Radio failure was a convenient icing
on the cake they baked to explain why they never called for help until they
arrived in the far east, a long month later. As to why they did not simply sail
their damaged ship home to Severomorsk, Volsky’s power and prestige was enough.
The Admiral passed it all off to the Russian Naval Command as a perfect
opportunity to train his crew under more exacting conditions, simulating
circumstances of a real wartime footing. He had simply chosen not to return,
and continue his mission to the Pacific. An Admiral at sea is second only to
God himself, and no one could question him and prevail. Suchkov could criticize
him roundly, and demand his resignation, but old “Papa Volsky” was too well
established to be easily pushed around, and too well loved and respected.
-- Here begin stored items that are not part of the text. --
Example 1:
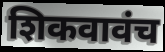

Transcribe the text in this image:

शिकवावंच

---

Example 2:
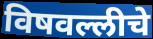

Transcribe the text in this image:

विषवल्लीचे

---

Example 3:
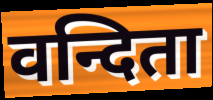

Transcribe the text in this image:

वन्दिता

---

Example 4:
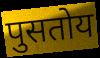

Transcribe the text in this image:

पुसतोय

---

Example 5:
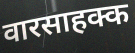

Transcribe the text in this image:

वारसाहक्क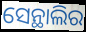
ସେନ୍ଥାଲିରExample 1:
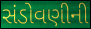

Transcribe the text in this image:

સંડોવણીની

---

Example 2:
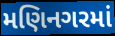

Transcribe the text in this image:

મણિનગરમાં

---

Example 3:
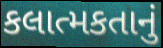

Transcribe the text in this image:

કલાત્મકતાનું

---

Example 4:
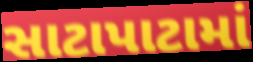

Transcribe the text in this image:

સાટાપાટામાં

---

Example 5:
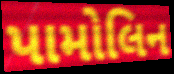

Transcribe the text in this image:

પામોલિનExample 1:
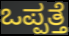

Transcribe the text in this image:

ಒಪ್ಪತ್ತೆ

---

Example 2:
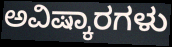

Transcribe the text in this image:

ಅವಿಷ್ಕಾರಗಳು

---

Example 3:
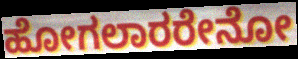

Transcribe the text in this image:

ಹೋಗಲಾರರೇನೋ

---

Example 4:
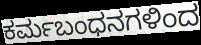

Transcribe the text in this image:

ಕರ್ಮಬಂಧನಗಳಿಂದ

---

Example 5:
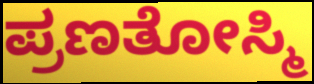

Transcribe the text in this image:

ಪ್ರಣತೋಸ್ಮಿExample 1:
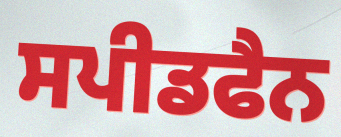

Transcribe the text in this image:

ਸਪੀਡਫੈਨ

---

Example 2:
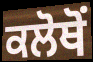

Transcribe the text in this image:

There was, however, considerable
mystery surrounding the fact that
Kirov
had managed to complete her
journey undetected by the normally vigilant forces of NATO. Volsky suggested
that they claim to have tested and deployed a new regimen of special jamming signatures
to hide the ship, but alas the system had been damaged in a small electrical
fire while they were in the Pacific. “They’ll probably end up calling us the
Ghost Ship,” said Volsky, “and it would not be too far off the mark.”

Before they returned to Mother Russia,
they had a long discussion about the reactor core, and Rod-25, and why it might
have caused the strange displacement in time. In the end it was left a mystery,
something they knew they could never determine on their own, and something they
definitely decided could never be revealed to the engineers back home. Admiral
Volsky told Dobrynin that he would stay in close contact with him on the
matter, and the engineer devised a plan.